(Data entries)
——————
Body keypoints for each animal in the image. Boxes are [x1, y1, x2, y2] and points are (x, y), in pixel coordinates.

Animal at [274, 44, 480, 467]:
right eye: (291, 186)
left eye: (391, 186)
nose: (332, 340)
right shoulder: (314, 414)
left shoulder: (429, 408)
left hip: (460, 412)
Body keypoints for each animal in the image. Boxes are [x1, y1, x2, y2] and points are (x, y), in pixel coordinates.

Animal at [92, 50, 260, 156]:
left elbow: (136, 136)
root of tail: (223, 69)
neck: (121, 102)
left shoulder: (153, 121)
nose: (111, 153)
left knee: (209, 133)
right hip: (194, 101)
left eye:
——————
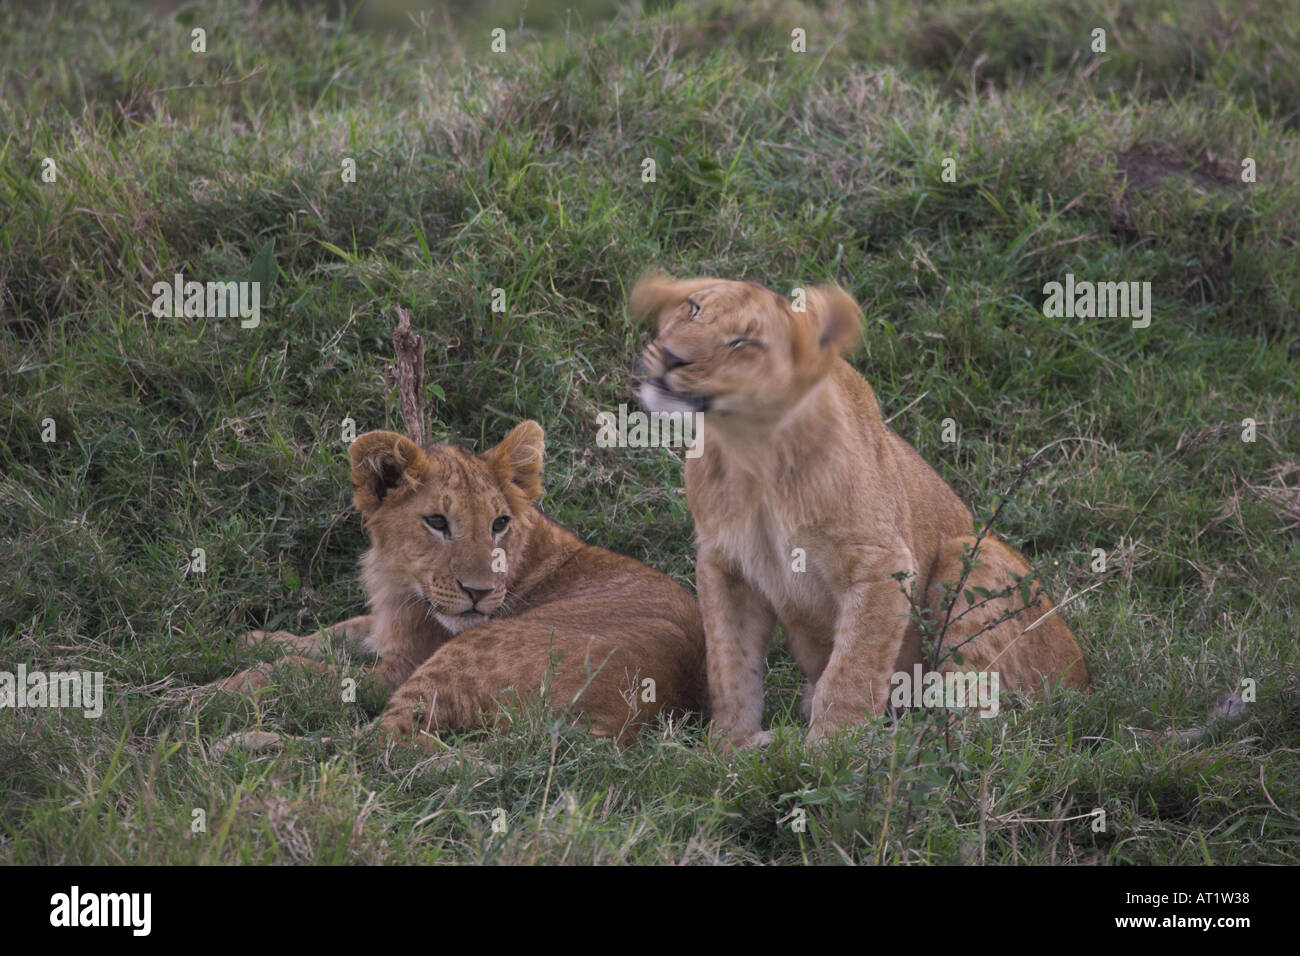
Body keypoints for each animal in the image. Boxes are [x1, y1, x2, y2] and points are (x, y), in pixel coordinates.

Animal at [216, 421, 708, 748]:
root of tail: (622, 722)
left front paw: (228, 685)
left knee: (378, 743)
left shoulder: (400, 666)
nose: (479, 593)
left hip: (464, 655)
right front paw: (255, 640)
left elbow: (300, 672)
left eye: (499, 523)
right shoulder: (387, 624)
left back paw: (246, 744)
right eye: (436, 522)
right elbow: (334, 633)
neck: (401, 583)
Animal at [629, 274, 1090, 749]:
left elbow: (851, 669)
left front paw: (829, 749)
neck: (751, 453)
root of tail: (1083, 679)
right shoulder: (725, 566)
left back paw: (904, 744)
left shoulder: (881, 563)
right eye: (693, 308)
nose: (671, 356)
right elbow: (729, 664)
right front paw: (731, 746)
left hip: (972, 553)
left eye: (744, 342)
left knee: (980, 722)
——————
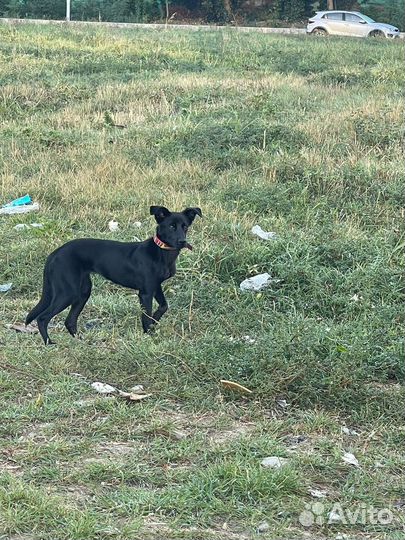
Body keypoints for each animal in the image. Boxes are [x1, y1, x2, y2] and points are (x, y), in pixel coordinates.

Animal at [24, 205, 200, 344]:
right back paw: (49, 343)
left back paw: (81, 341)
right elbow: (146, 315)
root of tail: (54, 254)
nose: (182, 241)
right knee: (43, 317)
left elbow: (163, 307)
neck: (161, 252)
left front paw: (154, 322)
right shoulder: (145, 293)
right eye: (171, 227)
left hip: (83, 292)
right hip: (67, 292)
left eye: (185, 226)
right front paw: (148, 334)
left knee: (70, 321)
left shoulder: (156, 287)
——————
● Your task: Your answer should be one number: how many lines above include the word "root".

● Written answer: 4